Ingredients:

  • 10 oz (280 g) Dark Chocolate (finely chopped, minimum 65% cocoa)
  • 3/4 cup (180 ml) Heavy Cream (35% fat)
  • 2 Tbsp (30 g) Unsalted Butter, room temperature
  • 1 tsp (5 ml) Vanilla Extract
  • 1/4 tsp (1.25 ml) Fine Sea Salt
  • 1 cup (200 g) Granulated Sugar
  • 1/4 cup (60 ml) Water
  • 4 Tbsp (60 g) Unsalted Butter, cold, cut into 4 pieces
  • 1/2 cup (120 ml) Heavy Cream (35% fat), warmed
  • 1/2 tsp (2.5 ml) Flaky Sea Salt (e.g., Maldon)
  • 6 oz (170 g) Dark Chocolate (for melting/coating)
  • Optional: Cocoa Powder or Flaky Sea Salt for dusting/garnish

Instructions:

  1. Prepare the Ganache: In a small saucepan, bring the heavy cream (3/4 cup) and fine sea salt just to a simmer. Remove immediately from heat.
  2. Emulsify: Place the chopped chocolate (10 oz) in a medium bowl.
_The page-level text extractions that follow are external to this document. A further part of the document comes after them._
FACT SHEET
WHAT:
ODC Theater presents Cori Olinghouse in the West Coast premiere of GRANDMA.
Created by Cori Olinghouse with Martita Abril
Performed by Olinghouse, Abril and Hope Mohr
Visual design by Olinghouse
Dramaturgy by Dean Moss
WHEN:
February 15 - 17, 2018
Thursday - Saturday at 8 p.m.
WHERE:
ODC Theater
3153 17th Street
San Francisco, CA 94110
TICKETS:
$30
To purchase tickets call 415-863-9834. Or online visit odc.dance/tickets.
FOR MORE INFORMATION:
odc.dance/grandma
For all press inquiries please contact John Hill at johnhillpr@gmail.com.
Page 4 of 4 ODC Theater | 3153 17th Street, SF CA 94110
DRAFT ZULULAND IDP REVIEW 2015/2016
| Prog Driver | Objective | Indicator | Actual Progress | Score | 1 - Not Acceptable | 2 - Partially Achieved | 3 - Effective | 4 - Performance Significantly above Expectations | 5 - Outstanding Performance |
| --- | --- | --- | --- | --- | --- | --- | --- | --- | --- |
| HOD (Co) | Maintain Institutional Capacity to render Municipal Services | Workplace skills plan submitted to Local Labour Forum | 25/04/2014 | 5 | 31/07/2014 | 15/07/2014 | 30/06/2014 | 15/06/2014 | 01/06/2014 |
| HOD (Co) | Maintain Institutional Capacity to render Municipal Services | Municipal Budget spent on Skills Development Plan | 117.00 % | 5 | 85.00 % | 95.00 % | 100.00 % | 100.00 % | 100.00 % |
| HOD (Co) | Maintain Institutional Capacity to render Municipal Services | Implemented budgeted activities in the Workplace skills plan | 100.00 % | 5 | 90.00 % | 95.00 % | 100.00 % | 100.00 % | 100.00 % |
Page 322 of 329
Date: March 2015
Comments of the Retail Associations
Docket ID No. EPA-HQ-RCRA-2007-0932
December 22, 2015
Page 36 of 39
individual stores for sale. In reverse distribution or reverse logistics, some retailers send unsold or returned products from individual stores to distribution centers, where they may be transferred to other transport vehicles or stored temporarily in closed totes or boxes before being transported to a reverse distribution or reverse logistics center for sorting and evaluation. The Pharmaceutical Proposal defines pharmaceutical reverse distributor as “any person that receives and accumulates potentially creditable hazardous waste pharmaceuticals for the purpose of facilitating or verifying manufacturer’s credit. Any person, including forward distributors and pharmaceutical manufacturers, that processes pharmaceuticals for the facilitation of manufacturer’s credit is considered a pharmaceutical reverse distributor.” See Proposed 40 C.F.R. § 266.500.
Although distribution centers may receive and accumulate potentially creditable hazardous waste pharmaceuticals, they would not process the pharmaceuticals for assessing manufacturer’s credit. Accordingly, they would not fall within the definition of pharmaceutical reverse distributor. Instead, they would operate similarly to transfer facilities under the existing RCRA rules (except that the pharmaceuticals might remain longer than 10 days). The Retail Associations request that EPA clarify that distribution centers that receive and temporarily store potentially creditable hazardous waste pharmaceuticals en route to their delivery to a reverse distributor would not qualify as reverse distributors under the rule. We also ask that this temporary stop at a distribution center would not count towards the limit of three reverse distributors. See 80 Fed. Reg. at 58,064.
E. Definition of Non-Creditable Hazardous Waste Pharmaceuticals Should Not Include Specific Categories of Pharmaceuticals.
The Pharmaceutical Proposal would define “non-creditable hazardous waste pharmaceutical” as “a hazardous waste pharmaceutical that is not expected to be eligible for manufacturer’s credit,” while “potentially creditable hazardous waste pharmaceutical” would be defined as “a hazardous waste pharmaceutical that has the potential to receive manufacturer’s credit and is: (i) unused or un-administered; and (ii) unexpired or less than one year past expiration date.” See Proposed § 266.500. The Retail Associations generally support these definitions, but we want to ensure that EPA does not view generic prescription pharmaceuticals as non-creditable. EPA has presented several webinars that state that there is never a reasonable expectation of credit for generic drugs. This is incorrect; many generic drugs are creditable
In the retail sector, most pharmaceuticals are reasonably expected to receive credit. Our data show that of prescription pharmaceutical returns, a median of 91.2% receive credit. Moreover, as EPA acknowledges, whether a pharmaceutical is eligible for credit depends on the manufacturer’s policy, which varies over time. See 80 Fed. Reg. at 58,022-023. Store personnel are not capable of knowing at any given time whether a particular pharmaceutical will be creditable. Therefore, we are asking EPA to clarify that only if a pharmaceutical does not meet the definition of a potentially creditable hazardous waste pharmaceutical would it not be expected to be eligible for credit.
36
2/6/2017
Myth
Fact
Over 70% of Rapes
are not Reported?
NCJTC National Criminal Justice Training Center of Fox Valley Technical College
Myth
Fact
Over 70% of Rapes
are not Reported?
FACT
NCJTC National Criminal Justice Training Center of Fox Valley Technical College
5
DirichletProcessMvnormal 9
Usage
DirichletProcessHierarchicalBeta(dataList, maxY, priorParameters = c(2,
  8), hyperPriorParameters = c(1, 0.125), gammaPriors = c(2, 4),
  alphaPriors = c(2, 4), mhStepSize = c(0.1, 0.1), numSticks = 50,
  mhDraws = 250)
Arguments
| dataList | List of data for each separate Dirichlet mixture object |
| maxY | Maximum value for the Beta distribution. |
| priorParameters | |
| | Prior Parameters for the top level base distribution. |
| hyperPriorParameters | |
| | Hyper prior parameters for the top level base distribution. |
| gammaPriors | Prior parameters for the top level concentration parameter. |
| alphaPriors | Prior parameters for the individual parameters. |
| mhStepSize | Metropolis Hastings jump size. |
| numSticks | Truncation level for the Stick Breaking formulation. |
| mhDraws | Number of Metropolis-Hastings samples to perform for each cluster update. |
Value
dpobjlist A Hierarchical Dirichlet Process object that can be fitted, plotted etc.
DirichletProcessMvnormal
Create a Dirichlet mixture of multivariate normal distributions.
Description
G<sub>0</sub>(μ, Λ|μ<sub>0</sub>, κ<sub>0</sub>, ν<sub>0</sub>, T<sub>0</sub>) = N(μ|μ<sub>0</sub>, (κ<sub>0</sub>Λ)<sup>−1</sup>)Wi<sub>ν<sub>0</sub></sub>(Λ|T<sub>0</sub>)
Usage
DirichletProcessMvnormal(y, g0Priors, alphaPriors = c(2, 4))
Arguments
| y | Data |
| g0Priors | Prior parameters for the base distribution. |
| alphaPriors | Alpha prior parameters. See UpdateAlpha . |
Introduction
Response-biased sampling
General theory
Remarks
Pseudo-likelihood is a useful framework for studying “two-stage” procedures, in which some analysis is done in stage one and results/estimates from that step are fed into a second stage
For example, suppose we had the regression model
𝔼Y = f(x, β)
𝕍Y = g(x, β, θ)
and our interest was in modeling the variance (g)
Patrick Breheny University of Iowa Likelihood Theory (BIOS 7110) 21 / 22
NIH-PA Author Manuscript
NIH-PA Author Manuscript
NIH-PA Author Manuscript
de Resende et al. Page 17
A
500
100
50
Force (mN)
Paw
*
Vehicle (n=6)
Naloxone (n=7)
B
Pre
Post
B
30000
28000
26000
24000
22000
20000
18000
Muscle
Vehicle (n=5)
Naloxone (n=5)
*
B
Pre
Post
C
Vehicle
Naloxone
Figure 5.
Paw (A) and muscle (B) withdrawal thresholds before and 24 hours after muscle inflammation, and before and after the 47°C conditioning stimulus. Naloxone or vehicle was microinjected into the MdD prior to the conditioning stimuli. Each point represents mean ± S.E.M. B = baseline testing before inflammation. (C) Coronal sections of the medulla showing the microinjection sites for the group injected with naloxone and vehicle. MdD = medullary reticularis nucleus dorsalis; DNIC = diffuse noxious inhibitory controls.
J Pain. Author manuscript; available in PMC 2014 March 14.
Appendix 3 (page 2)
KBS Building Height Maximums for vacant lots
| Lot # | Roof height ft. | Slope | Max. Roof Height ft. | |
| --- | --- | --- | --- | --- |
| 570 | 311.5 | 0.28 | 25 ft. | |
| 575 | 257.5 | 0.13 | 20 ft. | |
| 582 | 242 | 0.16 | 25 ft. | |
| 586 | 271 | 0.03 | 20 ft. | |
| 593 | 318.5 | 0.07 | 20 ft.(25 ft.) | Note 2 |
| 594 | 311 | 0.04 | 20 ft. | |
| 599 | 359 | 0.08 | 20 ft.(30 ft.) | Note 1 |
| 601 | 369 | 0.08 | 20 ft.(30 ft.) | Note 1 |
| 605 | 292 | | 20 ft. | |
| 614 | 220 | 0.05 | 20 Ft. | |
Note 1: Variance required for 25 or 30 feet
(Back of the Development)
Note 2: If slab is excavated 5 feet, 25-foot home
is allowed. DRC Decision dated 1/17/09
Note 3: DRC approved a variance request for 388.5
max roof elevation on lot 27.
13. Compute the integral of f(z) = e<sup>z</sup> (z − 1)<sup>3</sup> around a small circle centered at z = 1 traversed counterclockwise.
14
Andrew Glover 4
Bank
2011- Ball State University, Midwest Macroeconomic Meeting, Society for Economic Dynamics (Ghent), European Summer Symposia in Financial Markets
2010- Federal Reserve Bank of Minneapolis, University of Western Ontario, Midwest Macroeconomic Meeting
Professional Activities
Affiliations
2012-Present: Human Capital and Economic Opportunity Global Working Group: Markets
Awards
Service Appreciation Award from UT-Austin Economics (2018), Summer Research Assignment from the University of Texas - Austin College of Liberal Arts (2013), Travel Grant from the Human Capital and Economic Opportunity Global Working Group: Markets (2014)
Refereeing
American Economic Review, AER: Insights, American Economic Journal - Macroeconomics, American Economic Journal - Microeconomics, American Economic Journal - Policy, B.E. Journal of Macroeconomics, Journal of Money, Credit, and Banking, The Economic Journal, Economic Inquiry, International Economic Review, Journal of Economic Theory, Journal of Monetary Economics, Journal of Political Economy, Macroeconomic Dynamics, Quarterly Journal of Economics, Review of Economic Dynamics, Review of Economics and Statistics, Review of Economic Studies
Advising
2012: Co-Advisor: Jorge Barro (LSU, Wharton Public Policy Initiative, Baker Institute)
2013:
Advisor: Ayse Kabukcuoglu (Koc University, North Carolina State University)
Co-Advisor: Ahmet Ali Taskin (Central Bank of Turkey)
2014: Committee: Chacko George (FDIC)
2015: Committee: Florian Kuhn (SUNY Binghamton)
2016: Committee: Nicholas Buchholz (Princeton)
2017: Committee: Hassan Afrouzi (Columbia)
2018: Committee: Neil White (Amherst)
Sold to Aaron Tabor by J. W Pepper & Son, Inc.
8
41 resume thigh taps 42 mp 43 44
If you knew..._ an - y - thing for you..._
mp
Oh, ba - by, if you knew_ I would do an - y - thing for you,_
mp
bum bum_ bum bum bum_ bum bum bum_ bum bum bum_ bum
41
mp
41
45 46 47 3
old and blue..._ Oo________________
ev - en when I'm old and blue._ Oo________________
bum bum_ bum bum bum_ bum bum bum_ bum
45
Pour the hot cream mixture over the chocolate and let sit undisturbed for 5 minutes. Whisk slowly from the center outwards until the mixture is smooth and glossy.
  3. Finish and Chill Ganache: Whisk in the butter cubes (2 Tbsp) and vanilla until fully incorporated. Cover the bowl and refrigerate for a minimum of 2 hours, or until the mixture is firm enough to scoop.
  4. Make Caramel Syrup: Combine sugar (1 cup) and water in a heavy-bottomed saucepan. Heat over medium-high until the sugar dissolves. Do not stir, but gently swirl the pan occasionally until the syrup turns a deep amber color (approximately 340°F / 170°C).
  5. Stop Heat and Add Butter: Immediately remove the pan from the heat. Carefully whisk in the cold butter (4 Tbsp), one piece at a time.
  6. Add Cream and Salt: Slowly pour in the warm heavy cream (1/2 cup) while continuously whisking until the mixture is smooth. Stir in the flaky sea salt. Pour the caramel into a shallow dish and chill for about 1 hour until thick.
  7. Scoop and Shape: Scoop the firm ganache into 20 uniform balls onto a parchment-lined sheet. Quickly roll each mound into a smooth ball.
  8. Fill the Truffles: Gently press a deep indentation (a ‘well’) into the center of each ganache ball. Spoon or pipe a small amount of the chilled caramel into the center of the well, being careful not to overfill.
  9. Seal and Final Chill: Gently pinch the edges of the ganache around the caramel filling to seal the truffle completely. Reroll briefly and return the sealed truffles to the freezer for 15 minutes.
  10. Coat Truffles: Melt the reserved 6 oz of dark coating chocolate until smooth. Dip one truffle at a time using a dipping fork, tapping the fork gently to allow excess chocolate to drip off.
  11. Garnish and Set: Place the coated truffle onto parchment paper. While the coating is still wet, sprinkle the top with flaky sea salt or a dusting of cocoa powder. Allow the truffles to fully set.